##### SOURCE DATA
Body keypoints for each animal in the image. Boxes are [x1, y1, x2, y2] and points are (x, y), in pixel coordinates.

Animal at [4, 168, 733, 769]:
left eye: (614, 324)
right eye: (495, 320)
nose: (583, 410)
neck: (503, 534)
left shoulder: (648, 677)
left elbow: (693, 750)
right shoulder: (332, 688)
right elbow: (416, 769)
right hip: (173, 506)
##########
##### SOURCE DATA
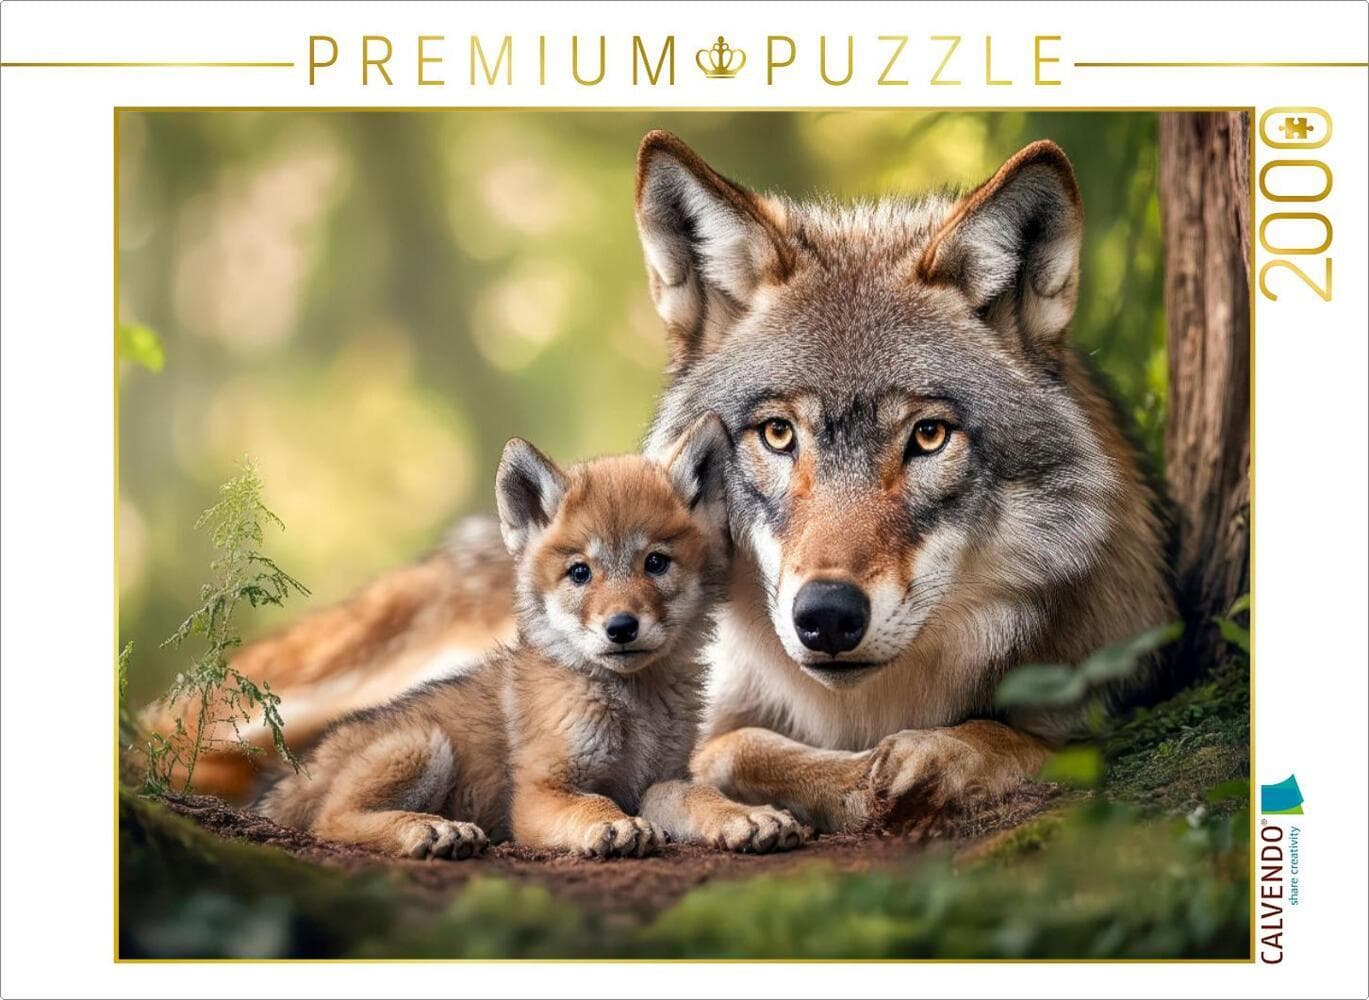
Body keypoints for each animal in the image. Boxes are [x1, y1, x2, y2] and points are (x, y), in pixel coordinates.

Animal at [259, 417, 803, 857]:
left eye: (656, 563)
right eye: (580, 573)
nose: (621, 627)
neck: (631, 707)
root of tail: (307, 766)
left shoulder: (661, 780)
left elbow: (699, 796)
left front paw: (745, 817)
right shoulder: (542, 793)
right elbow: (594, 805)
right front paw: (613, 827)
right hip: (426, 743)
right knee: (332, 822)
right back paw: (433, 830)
##########
##### SOURCE DATA
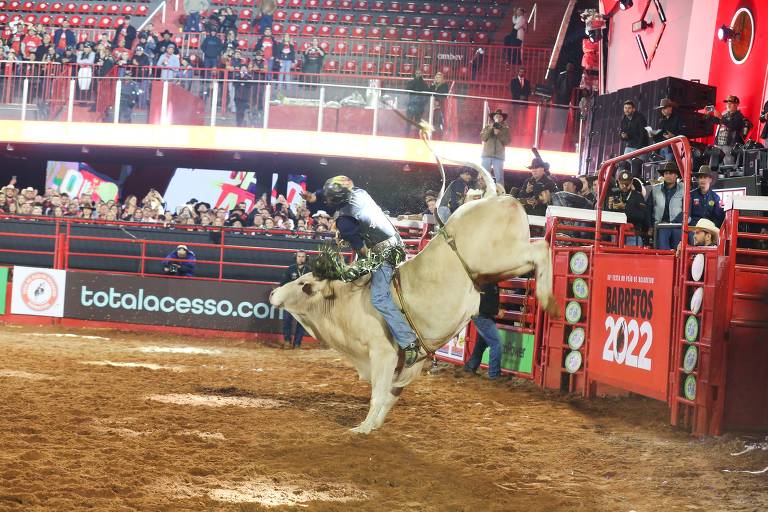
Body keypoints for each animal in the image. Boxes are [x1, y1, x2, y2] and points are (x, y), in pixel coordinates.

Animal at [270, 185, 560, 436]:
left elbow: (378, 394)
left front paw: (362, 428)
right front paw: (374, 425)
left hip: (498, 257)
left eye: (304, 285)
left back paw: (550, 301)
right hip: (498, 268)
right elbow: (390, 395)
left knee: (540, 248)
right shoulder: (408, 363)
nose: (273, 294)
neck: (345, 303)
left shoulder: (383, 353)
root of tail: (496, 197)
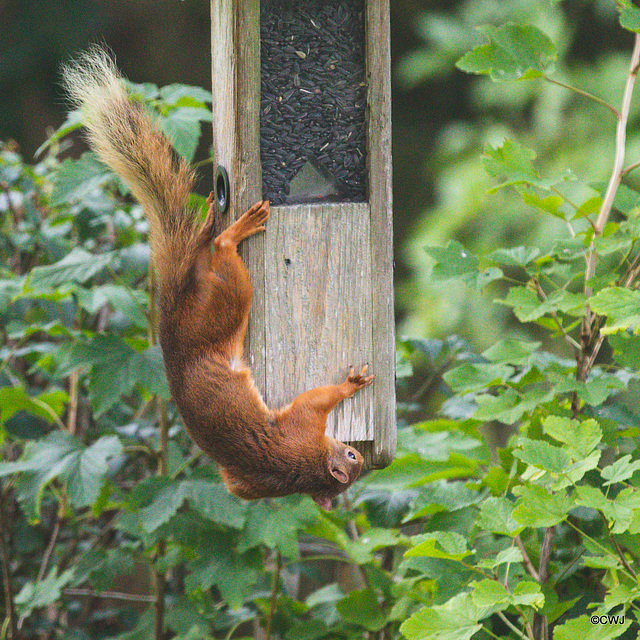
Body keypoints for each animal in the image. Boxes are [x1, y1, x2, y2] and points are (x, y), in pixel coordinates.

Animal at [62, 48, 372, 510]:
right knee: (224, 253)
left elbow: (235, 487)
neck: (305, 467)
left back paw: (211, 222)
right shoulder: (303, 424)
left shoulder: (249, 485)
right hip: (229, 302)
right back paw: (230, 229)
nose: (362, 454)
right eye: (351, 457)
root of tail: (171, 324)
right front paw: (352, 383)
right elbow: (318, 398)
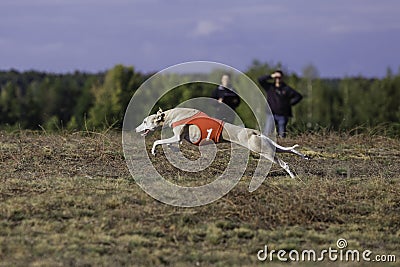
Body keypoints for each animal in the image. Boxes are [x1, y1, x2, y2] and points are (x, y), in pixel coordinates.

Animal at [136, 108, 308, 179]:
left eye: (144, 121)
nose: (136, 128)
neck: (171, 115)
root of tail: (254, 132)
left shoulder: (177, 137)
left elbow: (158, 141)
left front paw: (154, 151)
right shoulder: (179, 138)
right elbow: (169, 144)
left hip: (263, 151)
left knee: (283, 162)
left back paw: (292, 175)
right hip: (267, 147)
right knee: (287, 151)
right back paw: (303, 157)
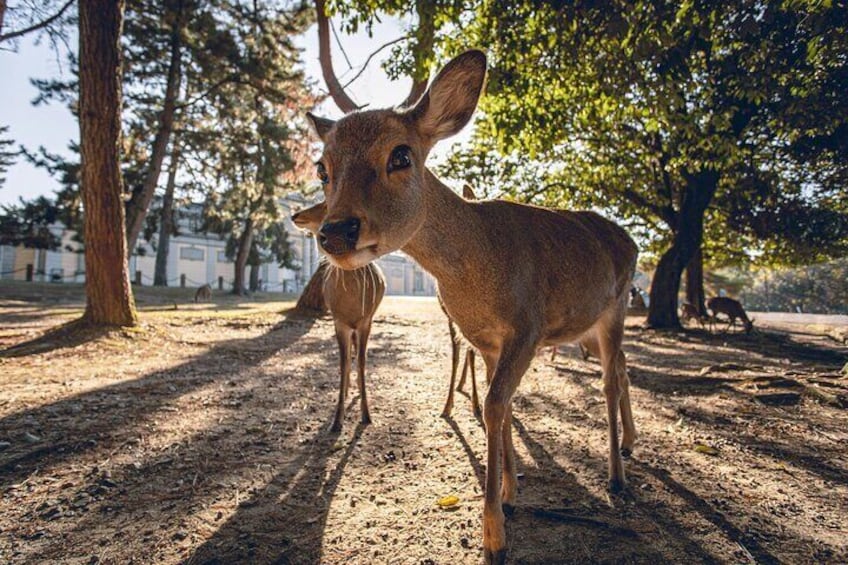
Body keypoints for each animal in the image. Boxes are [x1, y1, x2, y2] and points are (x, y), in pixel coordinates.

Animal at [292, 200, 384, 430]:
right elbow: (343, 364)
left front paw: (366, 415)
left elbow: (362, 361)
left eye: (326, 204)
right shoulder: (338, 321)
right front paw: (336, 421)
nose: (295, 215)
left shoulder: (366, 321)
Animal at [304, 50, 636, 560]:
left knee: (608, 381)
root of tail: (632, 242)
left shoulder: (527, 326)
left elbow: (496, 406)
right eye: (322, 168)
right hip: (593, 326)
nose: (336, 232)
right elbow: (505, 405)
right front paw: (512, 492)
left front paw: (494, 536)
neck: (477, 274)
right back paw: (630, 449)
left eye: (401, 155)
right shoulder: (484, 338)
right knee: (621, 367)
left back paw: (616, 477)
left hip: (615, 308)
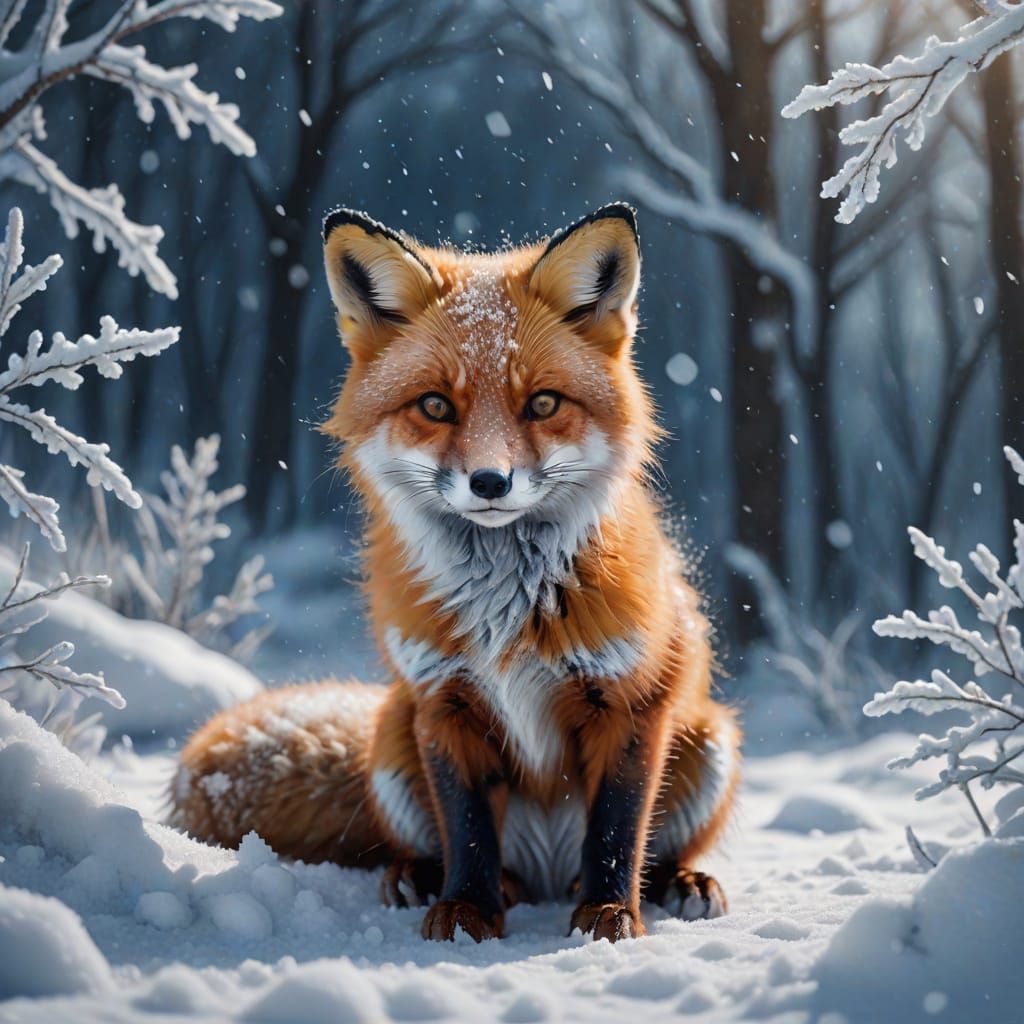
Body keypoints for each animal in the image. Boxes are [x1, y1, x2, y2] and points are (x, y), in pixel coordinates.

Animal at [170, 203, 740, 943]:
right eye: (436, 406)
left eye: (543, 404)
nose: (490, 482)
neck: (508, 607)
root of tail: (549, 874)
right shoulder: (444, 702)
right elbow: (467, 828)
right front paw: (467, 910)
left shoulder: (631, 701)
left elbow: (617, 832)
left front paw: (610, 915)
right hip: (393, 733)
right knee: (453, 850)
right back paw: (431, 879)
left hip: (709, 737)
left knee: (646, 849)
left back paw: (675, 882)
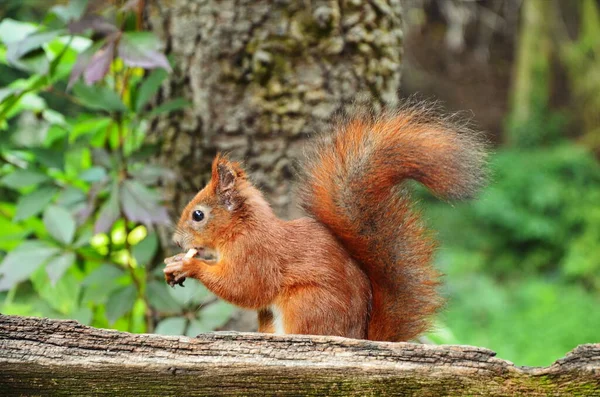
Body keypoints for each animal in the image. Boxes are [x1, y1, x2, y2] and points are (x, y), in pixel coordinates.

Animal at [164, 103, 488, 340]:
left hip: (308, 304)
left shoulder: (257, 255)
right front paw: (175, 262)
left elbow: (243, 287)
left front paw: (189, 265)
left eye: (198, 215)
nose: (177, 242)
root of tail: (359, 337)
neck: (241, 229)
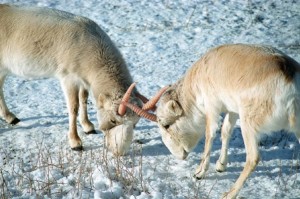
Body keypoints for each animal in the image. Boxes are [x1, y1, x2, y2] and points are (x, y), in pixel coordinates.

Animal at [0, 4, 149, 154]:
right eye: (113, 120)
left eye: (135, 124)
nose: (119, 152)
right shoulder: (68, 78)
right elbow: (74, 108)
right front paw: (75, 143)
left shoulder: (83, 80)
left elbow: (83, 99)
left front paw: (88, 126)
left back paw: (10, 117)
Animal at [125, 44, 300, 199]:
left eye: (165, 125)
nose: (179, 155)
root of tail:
##########
**WHAT YOU SHOULD DO**. Go through the entries above and count the lines containing the string "root". Give only that number.

**EXERCISE ANSWER**. 8